The blogs that I like best, like Andrew Sullivan‘s and Ta-Nehisi Coates‘s, bounce around to a bunch of different topics, more or less like I do. The fact is, though, it’s easier for a new blog to get attention if it’s specialized: fashion, politics, sports, science, Christian, literary, whatever.

But don’t worry. Although I’m pretty sure no one has covered this niche, the preponderance of posts having to do with dogs and/or springtime-green coats is not going to become the sole focus of this blog. But at the risk of beating the topic to death, I did want to share a couple more pictures that I found of Milo and me while perusing my hard drive.

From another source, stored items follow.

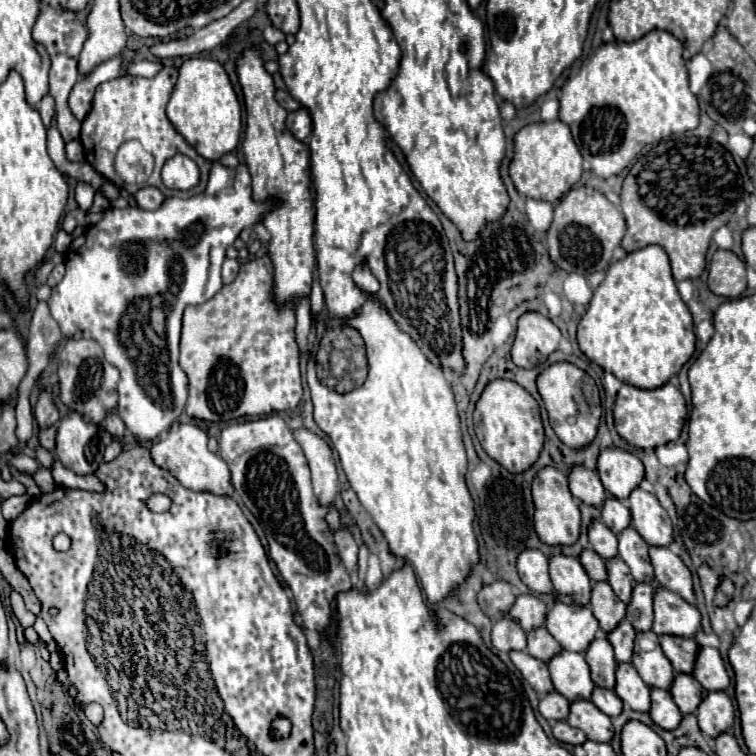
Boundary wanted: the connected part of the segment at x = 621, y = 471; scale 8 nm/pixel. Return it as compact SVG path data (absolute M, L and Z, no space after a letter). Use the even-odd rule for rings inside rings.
M608 447L602 449L598 457L598 475L604 489L612 497L624 501L628 499L628 493L632 493L632 489L636 489L644 479L644 465L636 455Z

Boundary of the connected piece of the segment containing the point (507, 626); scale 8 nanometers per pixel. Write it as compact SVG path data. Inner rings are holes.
M510 617L496 619L494 627L492 627L492 645L498 651L506 651L506 653L510 653L512 649L524 651L526 649L526 633Z

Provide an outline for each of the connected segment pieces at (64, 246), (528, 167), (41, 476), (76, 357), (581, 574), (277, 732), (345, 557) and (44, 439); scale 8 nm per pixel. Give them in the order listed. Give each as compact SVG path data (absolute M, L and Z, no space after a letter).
M60 229L58 235L56 235L56 239L54 239L54 249L60 251L60 253L66 253L66 251L70 251L70 243L72 243L70 235Z
M562 121L534 123L516 133L510 177L520 195L556 204L558 199L566 195L570 187L580 179L580 175L582 175L582 155L572 139L568 125L564 125Z
M40 469L36 475L34 475L34 479L36 479L36 483L38 483L38 487L42 489L42 493L50 493L50 491L54 491L58 485L54 483L54 479L52 479L52 473L48 471L48 469Z
M70 337L56 353L58 359L58 383L60 383L60 399L70 409L88 417L88 421L96 421L100 425L108 413L116 413L118 405L118 369L104 359L104 351L92 339L74 339Z
M556 555L550 559L550 579L560 595L570 595L576 605L590 603L592 583L576 557Z
M278 715L278 717L272 721L272 725L270 725L270 733L272 733L274 739L290 737L290 729L292 729L290 721L288 721L286 717L280 717L280 715Z
M340 529L334 535L336 547L338 547L338 555L342 559L342 563L346 565L348 571L358 571L358 543L354 539L354 535L348 529Z
M48 427L48 429L40 429L40 445L44 449L48 449L50 453L54 453L56 449L56 427Z

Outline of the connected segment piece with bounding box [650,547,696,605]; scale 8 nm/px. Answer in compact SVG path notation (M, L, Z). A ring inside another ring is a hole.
M650 547L650 559L656 571L656 583L694 605L696 597L692 589L692 573L684 561L668 547Z

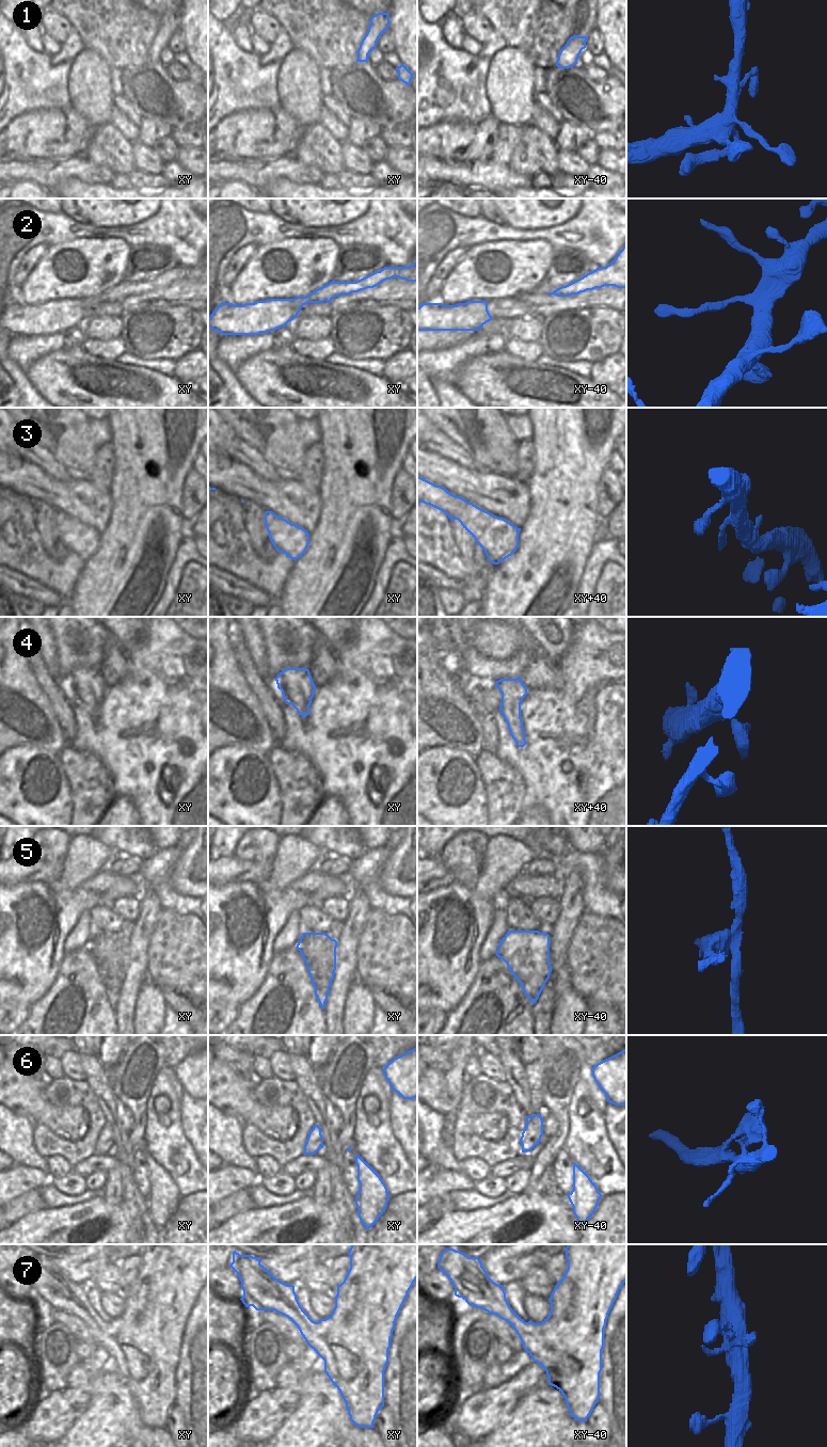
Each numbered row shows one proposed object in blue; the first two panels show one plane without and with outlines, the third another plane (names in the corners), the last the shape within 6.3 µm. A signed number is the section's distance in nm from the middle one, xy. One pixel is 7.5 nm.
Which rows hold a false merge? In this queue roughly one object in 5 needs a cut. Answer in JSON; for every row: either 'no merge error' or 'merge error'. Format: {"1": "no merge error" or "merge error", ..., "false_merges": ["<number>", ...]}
{"1": "no merge error", "2": "no merge error", "3": "no merge error", "4": "no merge error", "5": "merge error", "6": "no merge error", "7": "no merge error", "false_merges": ["5"]}

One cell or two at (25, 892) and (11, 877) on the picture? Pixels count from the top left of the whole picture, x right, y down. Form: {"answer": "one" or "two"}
{"answer": "two"}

I’d lived in Boston for a good 10 years before succumbing to the need for a puffy coat, but having a dog who requires a morning walk quickly made it obvious that fashion was going to have to take a back seat to necessity. So I chose — of course! — a nice springy green one from Land’s End L.L. Bean. It arrived in the mail, and I tried in on, and then came upstairs to model it for Mr. Improbable and Milo.

Milo, whom we’d only had for a few months, completely flipped a nutty when the Stay-Puft Marshmallow Woman came at him. The hood covered my face, and the strong plastic-y odor of the coat’s wrapping masked my own smell.


Once he realized it was me, of course, we made up.


Take a look, though, at his body language in that first picture. That is one scared dog. Look how far down his ears are tucked, how much eye-white you can see, how his hindquarters are bunched under him, ready to protect his vitals, or to spring. Everyone knows to beware of a dog that is snarling, hackles up, baring its teeth. But a dog who looks like Milo does here can be just as dangerous, if not more so. The vast majority of the time, a normal dog’s aggression is not driven by “dominance” issues, but by fear.

Kind of like people.

So maybe the next time you’re faced with an angry coworker, or in-law, or child, if you can, take a step back and ask yourself what’s really motivating them. Often, treating angry people as though they are afraid can be a remarkable way of defusing tension.